Perhaps she could help him redefine his memory. But should she? Would her presence at his side, even in that capacity, put her own self into danger?

She needed to wait, she thought. She needed to see just how the next few days turned out in order to make an informed decision about her and Lucy’s future.

He did not wear his crested ring any more. He did not smile as he used to. She wondered if he was financially strapped with his hair and his clothes and his scuffed old boots. There had been talk of his inheritances passing on to his uncle given the number of years of his being away. Perhaps being presumed dead even negated legal rights to property?

Many had thought him dead, after all. She had heard it in the drawing rooms of society and in the quieter salons of the ton. The dashing and dissolute young Viscount Bromley’s disappearance was mourned by myriad feminine hearts and the gold coins he had lost in the seedier halls of London’s gambling scene had only added to his allure. He was now touted as a legend whose deeds had only been enhanced by the mystery surrounding him.

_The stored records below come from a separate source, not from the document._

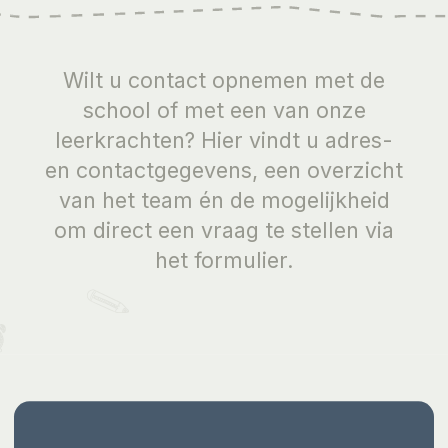
Wilt u contact opnemen met de
school of met een van onze
leerkrachten? Hier vindt u adres-
en contactgegevens, een overzicht
van het team én de mogelijkheid
om direct een vraag te stellen via
het formulier.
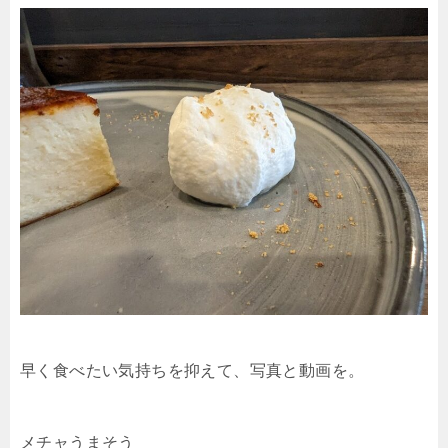
早く食べたい気持ちを抑えて、写真と動画を。
メチャうまそう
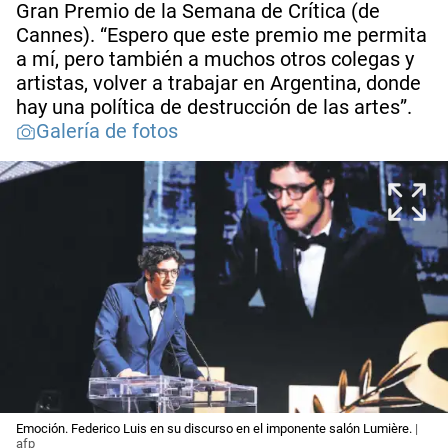
Gran Premio de la Semana de Crítica (de
Cannes). “Espero que este premio me permita
a mí, pero también a muchos otros colegas y
artistas, volver a trabajar en Argentina, donde
hay una política de destrucción de las artes”.
Galería de fotos
Emoción. Federico Luis en su discurso en el imponente salón Lumière.
|
afp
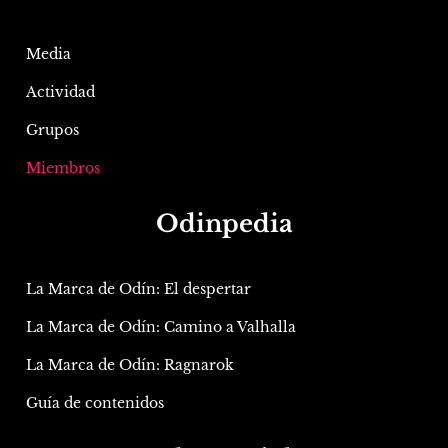
Media
Actividad
Grupos
Miembros
Odinpedia
La Marca de Odín: El despertar
La Marca de Odín: Camino a Valhalla
La Marca de Odín: Ragnarok
Guía de contenidos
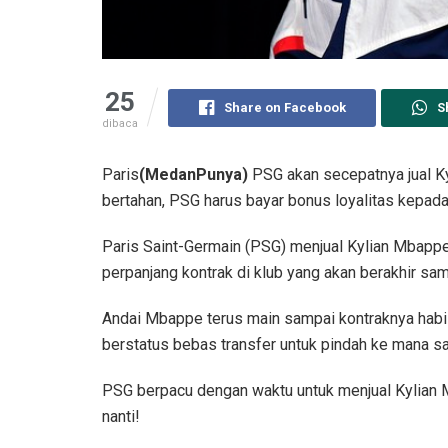
25
Share on Facebook
S
dibaca
Paris
(MedanPunya)
PSG akan secepatnya jual K
bertahan, PSG harus bayar bonus loyalitas kepada
Paris Saint-Germain (PSG) menjual Kylian Mbapp
perpanjang kontrak di klub yang akan berakhir s
Andai Mbappe terus main sampai kontraknya habis
berstatus bebas transfer untuk pindah ke mana sa
PSG berpacu dengan waktu untuk menjual Kylian
nanti!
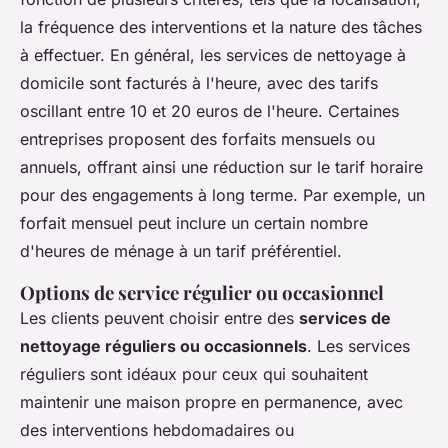
la fréquence des interventions et la nature des tâches
à effectuer. En général, les services de nettoyage à
domicile sont facturés à l'heure, avec des tarifs
oscillant entre 10 et 20 euros de l'heure. Certaines
entreprises proposent des forfaits mensuels ou
annuels, offrant ainsi une réduction sur le tarif horaire
pour des engagements à long terme. Par exemple, un
forfait mensuel peut inclure un certain nombre
d'heures de ménage à un tarif préférentiel.
Options de service régulier ou occasionnel
Les clients peuvent choisir entre des
services de
nettoyage réguliers ou occasionnels
. Les services
réguliers sont idéaux pour ceux qui souhaitent
maintenir une maison propre en permanence, avec
des interventions hebdomadaires ou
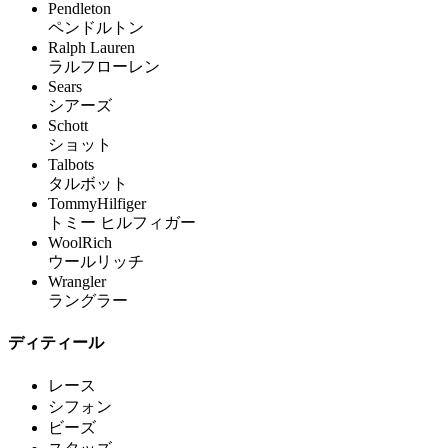
Pendleton
ペンドルトン
Ralph Lauren
ラルフローレン
Sears
シアーズ
Schott
ショット
Talbots
タルボット
TommyHilfiger
トミー ヒルフィガー
WoolRich
ウールリッチ
Wrangler
ラングラー
ディティール
レース
シフォン
ビーズ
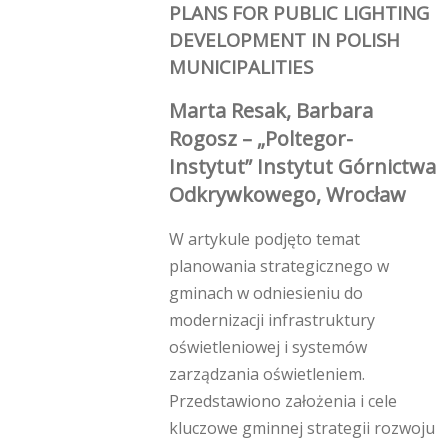
PLANS FOR PUBLIC LIGHTING
DEVELOPMENT IN POLISH
MUNICIPALITIES
Marta Resak, Barbara
Rogosz – „Poltegor-
Instytut” Instytut Górnictwa
Odkrywkowego, Wrocław
W artykule podjęto temat
planowania strategicznego w
gminach w odniesieniu do
modernizacji infrastruktury
oświetleniowej i systemów
zarządzania oświetleniem.
Przedstawiono założenia i cele
kluczowe gminnej strategii rozwoju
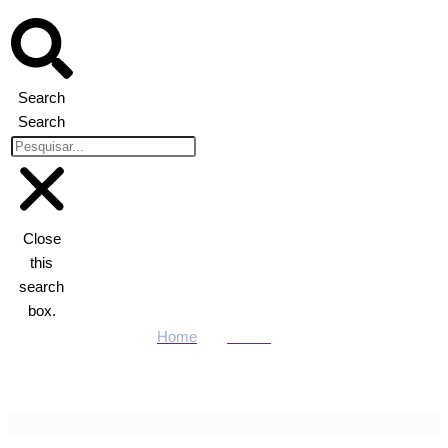
Search
Search
Close
this
search
box.
Home
Polícia
Incêndio de grandes proporções atinge depósito da Educação de
Várzea Grande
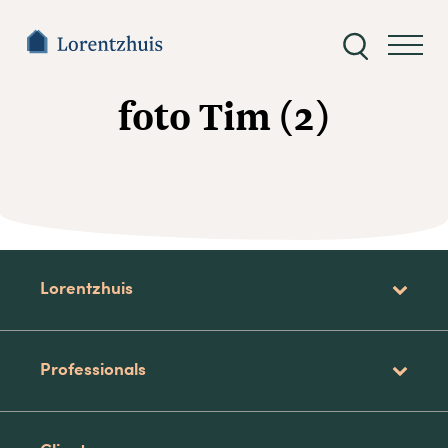
Zoeken
naar:
foto Tim (2)
Lorentzhuis
Professionals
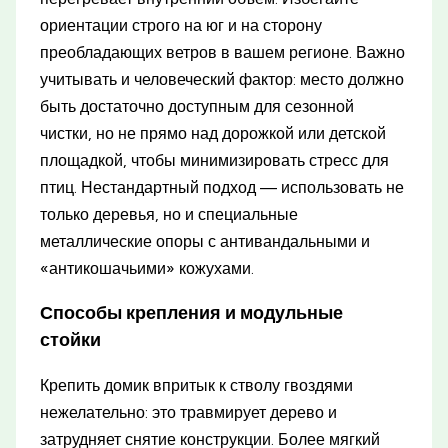
ориентации строго на юг и на сторону
преобладающих ветров в вашем регионе. Важно
учитывать и человеческий фактор: место должно
быть достаточно доступным для сезонной
чистки, но не прямо над дорожкой или детской
площадкой, чтобы минимизировать стресс для
птиц. Нестандартный подход — использовать не
только деревья, но и специальные
металлические опоры с антивандальными и
«антикошачьими» кожухами.
Способы крепления и модульные
стойки
Крепить домик впритык к стволу гвоздями
нежелательно: это травмирует дерево и
затрудняет снятие конструкции. Более мягкий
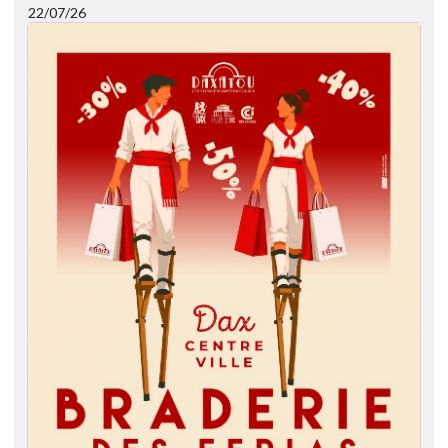
22/07/26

Eleanor could not even imagine him in society looking like he did now. No one would recognise him. People would pity him. The scar at his cheek, the injured hand and the uncertainty. He would be crucified within the hallowed snobbery of the ton!

How could she protect him?

By staying in London and being there to pick up the pieces, perhaps? By sending Lucy home to Millbrook House with her nanny and maids tomorrow until she was certain which way the dice tumbled?

Oh, God, now she was thinking at the opposite spectrum of what she had started to decide. Stay away from Nicholas entirely or try to protect him? Which was it to be? Which should it be?

Underneath her thoughts a small flame flared, then took and filled her whole body with gladness. These arguments were all academic because now he was alive to her again. Nicholas Bartlett, Viscount Bromley, was not dead. He was here and breathing, the past covering him like a dull shroud, but nevertheless still quick.

Everything was possible whilst life bloomed and her brother and his friends would not desert him. She knew that from what Jacob had said. Placing her hands together she prayed.

‘Give thanks in all circumstances; for this is God’s will for you...’ Thessalonians again. She murmured the scripture into the silence with an emotion that she found both comforting and worrying.

Tonight she would dream of him just as she had done a thousand times since he had disappeared, his arms around her body and his warm lips covering her own.

But this time it would be different for he was no longer just a ghost.

* * *

Frederick’s carriage collected him the next morning well before the luncheon and when he arrived at the home of the Challengers in St James’s Square, Nick understood just how happy his friend was these days.

Georgiana, Fred’s wife, was gracious and welcoming even with the house in an uproar as it made itself ready for the evening’s entertainment.

‘It is a pleasure to meet you, Lord Bromley.’ A real smile touched her blue eyes and although she did not look at his scar, she did not look away from it either. ‘I have heard much about you for Frederick has spoken of you so very often.’

‘I hope he concentrated on my good qualities rather than the bad ones.’ He tried to keep his tone light.

‘The wildness of youth is never easy, I fear, and often misrepresented, but rest assured my husband has missed you.’

In such wisdom Nick detected that Georgiana’s life might have had its own complexities and he wondered about her story.

* * *

Half an hour later when he and Fred were alone in the library and a drink had been poured, Nick put his head back against the leather rest of a large wing chair and took in breath.

‘Your wife has the knack of making this all look easy,’ he said finally. ‘A house of things being both interesting and alive, but without the chaos of your upbringing? Where did you meet her?’

‘I first saw her at Vitium et Virtus late one night when she was auctioning off her virginity to the highest bidder, wearing nothing more than a silk concoction that was barely decent.’